PLANS to return Royal Bank of Scotland to the private sector will cost the taxpayer at least £13 billion and possibly double that, an independent economic think-tank has claimed.

 

With expectations that George Osborne will tonight announce his plan to begin the long process of selling off the Edinburgh-based financial institution, the New Economics Foundation (NEF) predicts that this will lead to a massive loss for the UK public.

Following the 2008 financial crash, the then Labour Government bailed out RBS to the tune of £46bn, retaining a 79 per cent public stake in it. Successive administrations have pledged to try to recoup the bail-out money in full.

But tonight in his annual Mansion House speech, the Chancellor is expected to signal the start of selling RBS back to the private sector.

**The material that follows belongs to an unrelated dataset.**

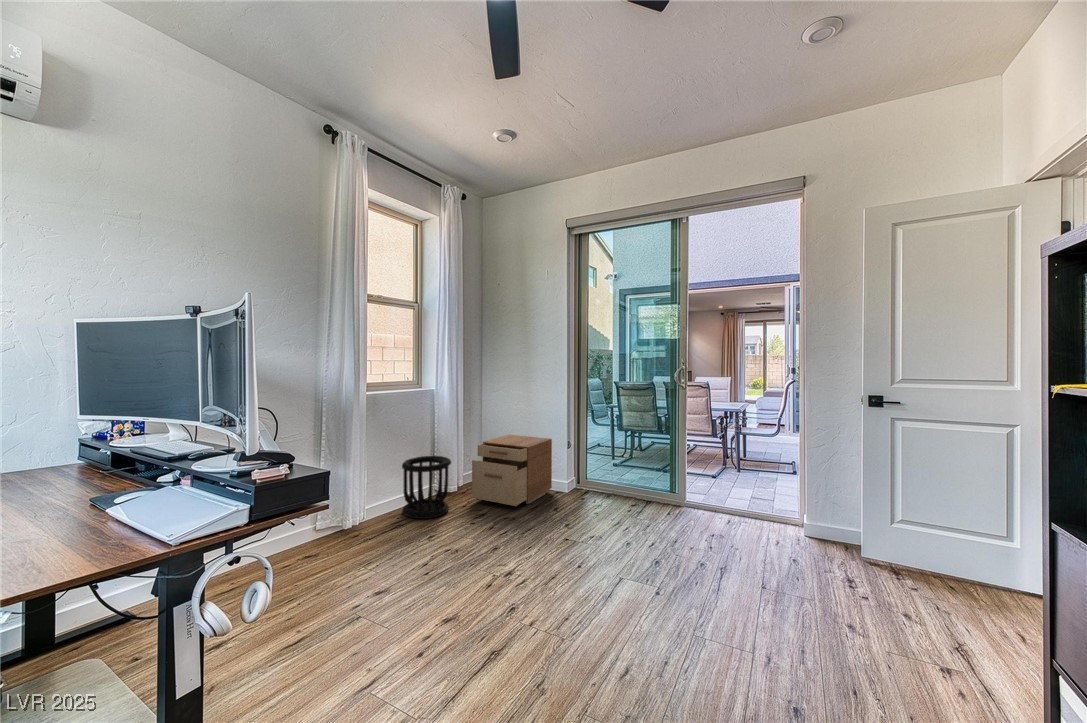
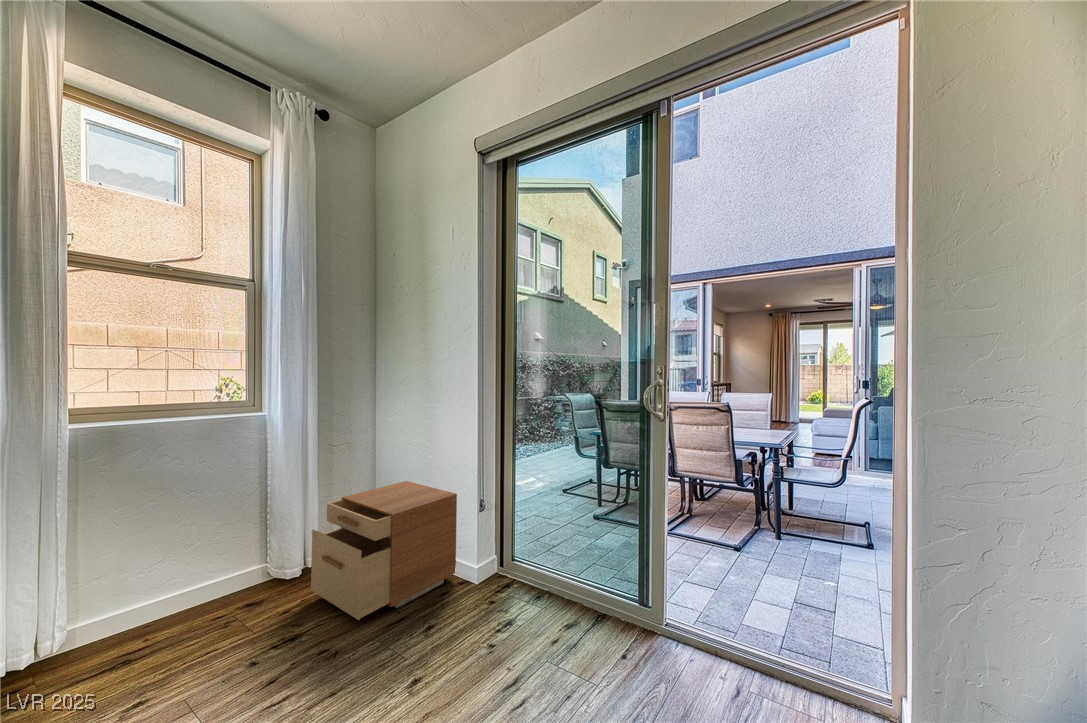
wastebasket: present [402,456,451,519] -> none [167,520,267,640]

It is thought he could announce the appointment of external advisors to give an up-to-date value for money assessment of the public's stake in the bank.

The set-piece address in the City of London was used in 2011 to announce the sale of the bailed-out Northern Rock and in 2013 to announce the sale of the Government's stake in Lloyds Banking Group. A few days ago, Mr Osborne set out his plans to reduce further the Government's stake in Lloyds from 19 per cent - in 2008, it was 43 per cent - by releasing shares to the money markets.

NEF said its analysis had taken into account interest rates, repayments, fluctuating share prices and City sale fees and calculated a total cost to the public of at least £13bn and up to £26bn in a worst case scenario.

RBS shares closed yesterday at 351p, well below the 502p price at which the UK Government rescued the bank seven years ago after its ill-judged takeover of ABN Amro.

"George Osborne's claims that privatisation represents value for money are disingenuous at best," declared Tony Greenham, the think-tank's Head of Economy and Finance.

"After stepping in to bail out RBS at huge cost to the public purse, UK taxpayers are now being asked to pick up the tab for a reckless fire sale of a vital economic asset."

He added: "Instead of pushing for a return to business as usual, the Chancellor should be more ambitious in his thinking. Retaining and breaking up RBS into a network of local banks would boost the economy and improve funding for Small and Medium-Sized Enterprises. Privatisation is not the only option for the public's stake in RBS, nor is it the best."

NEF argued it would be "negligent" for the Chancellor to privatise RBS without a full examination of the alternatives.

Privatisation, it claimed, would "cement a return to business as usual in the City", noting: "Recent scandals - from forex rigging to mis-selling - show lessons have not been learned from the financial crisis."

The think-tank stressed research showed retaining public ownership of RBS and splitting it up to create a network of local banks could boost GDP by more than £30bn.

It has been suggested the Treasury could begin selling RBS shares in the fourth quarter of this year after the bank completes a settlement with US regulators for mis-selling subprime mortgage securities. The process could take several years to complete.

RBS has made seven consecutive years of losses. Despite its radical restructuring of its investment bank, it is not expected to return to a profit until next year at the earliest.